Records from a collection:
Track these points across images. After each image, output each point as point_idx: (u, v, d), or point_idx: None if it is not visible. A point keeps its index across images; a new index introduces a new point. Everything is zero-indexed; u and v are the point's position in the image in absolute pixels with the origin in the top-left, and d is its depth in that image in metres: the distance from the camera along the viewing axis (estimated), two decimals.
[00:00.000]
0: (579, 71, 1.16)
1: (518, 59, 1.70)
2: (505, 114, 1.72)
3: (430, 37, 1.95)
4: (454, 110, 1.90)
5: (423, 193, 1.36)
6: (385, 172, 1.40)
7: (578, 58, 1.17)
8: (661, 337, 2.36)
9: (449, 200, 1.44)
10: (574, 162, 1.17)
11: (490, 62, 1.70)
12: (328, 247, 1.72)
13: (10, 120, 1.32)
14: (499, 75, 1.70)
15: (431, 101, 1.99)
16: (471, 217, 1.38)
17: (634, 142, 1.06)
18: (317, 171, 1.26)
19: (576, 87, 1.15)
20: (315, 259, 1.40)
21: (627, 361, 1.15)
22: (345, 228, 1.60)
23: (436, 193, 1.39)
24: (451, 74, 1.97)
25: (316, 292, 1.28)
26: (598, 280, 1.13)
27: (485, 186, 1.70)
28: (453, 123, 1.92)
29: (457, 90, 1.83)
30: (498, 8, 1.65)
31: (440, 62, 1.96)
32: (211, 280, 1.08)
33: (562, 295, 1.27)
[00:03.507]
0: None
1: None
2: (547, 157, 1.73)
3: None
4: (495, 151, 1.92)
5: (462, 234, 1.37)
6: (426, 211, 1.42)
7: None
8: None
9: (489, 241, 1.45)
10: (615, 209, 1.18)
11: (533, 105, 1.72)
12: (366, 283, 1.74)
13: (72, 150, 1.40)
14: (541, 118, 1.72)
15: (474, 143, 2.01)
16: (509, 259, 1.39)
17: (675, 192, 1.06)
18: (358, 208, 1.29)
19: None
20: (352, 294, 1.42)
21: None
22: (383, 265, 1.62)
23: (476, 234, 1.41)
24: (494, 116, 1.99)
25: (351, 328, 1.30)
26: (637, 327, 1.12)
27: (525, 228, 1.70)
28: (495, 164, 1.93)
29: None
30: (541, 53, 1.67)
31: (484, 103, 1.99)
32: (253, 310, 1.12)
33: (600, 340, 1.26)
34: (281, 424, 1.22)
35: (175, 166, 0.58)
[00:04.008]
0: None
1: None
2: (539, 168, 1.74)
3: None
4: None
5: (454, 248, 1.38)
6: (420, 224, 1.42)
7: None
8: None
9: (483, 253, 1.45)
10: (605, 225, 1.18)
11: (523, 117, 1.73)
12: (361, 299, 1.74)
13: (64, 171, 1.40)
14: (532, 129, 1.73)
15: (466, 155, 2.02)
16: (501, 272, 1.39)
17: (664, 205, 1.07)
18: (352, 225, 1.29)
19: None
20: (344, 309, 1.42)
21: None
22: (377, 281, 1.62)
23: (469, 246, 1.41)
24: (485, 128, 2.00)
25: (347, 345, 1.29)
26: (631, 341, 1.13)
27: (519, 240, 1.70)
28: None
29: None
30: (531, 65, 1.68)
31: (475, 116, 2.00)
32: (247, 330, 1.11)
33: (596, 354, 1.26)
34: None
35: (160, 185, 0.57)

• EXERCISE DIRECTIONS: Each entry above is to be copied out exactly as written.

• COMPLETED TASK:
Track these points across images. After each image, output each point as point_idx: (u, v, d), or point_idx: None if it is not visible. A point keeps its index across images; a new index introduces a new point. Everything is zero-indexed; u and v are the point's position in the image in absolute pixels with the origin in the top-left, and d is its depth in that image in metres: the distance from the camera along the viewing axis (estimated), two decimals.
[00:00.000]
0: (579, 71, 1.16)
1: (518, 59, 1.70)
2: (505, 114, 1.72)
3: (430, 37, 1.95)
4: (454, 110, 1.90)
5: (423, 193, 1.36)
6: (385, 172, 1.40)
7: (578, 58, 1.17)
8: (661, 337, 2.36)
9: (449, 200, 1.44)
10: (574, 162, 1.17)
11: (490, 62, 1.70)
12: (328, 247, 1.72)
13: (10, 120, 1.32)
14: (499, 75, 1.70)
15: (431, 101, 1.99)
16: (471, 217, 1.38)
17: (634, 142, 1.06)
18: (317, 171, 1.26)
19: (576, 87, 1.15)
20: (315, 259, 1.40)
21: (627, 361, 1.15)
22: (345, 228, 1.60)
23: (436, 193, 1.39)
24: (451, 74, 1.97)
25: (316, 292, 1.28)
26: (598, 280, 1.13)
27: (485, 186, 1.70)
28: (453, 123, 1.92)
29: (457, 90, 1.83)
30: (498, 8, 1.65)
31: (440, 62, 1.96)
32: (211, 280, 1.08)
33: (562, 295, 1.27)
[00:03.507]
0: None
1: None
2: (547, 157, 1.73)
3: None
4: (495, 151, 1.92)
5: (462, 234, 1.37)
6: (426, 211, 1.42)
7: None
8: None
9: (489, 241, 1.45)
10: (615, 209, 1.18)
11: (533, 105, 1.72)
12: (366, 283, 1.74)
13: (72, 150, 1.40)
14: (541, 118, 1.72)
15: (474, 143, 2.01)
16: (509, 259, 1.39)
17: (675, 192, 1.06)
18: (358, 208, 1.29)
19: None
20: (352, 294, 1.42)
21: None
22: (383, 265, 1.62)
23: (476, 234, 1.41)
24: (494, 116, 1.99)
25: (351, 328, 1.30)
26: (637, 327, 1.12)
27: (525, 228, 1.70)
28: (495, 164, 1.93)
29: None
30: (541, 53, 1.67)
31: (484, 103, 1.99)
32: (253, 310, 1.12)
33: (600, 340, 1.26)
34: (281, 424, 1.22)
35: (175, 166, 0.58)
[00:04.008]
0: None
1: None
2: (539, 168, 1.74)
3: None
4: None
5: (454, 248, 1.38)
6: (420, 224, 1.42)
7: None
8: None
9: (483, 253, 1.45)
10: (605, 225, 1.18)
11: (523, 117, 1.73)
12: (361, 299, 1.74)
13: (64, 171, 1.40)
14: (532, 129, 1.73)
15: (466, 155, 2.02)
16: (501, 272, 1.39)
17: (664, 205, 1.07)
18: (352, 225, 1.29)
19: None
20: (344, 309, 1.42)
21: None
22: (377, 281, 1.62)
23: (469, 246, 1.41)
24: (485, 128, 2.00)
25: (347, 345, 1.29)
26: (631, 341, 1.13)
27: (519, 240, 1.70)
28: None
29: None
30: (531, 65, 1.68)
31: (475, 116, 2.00)
32: (247, 330, 1.11)
33: (596, 354, 1.26)
34: None
35: (160, 185, 0.57)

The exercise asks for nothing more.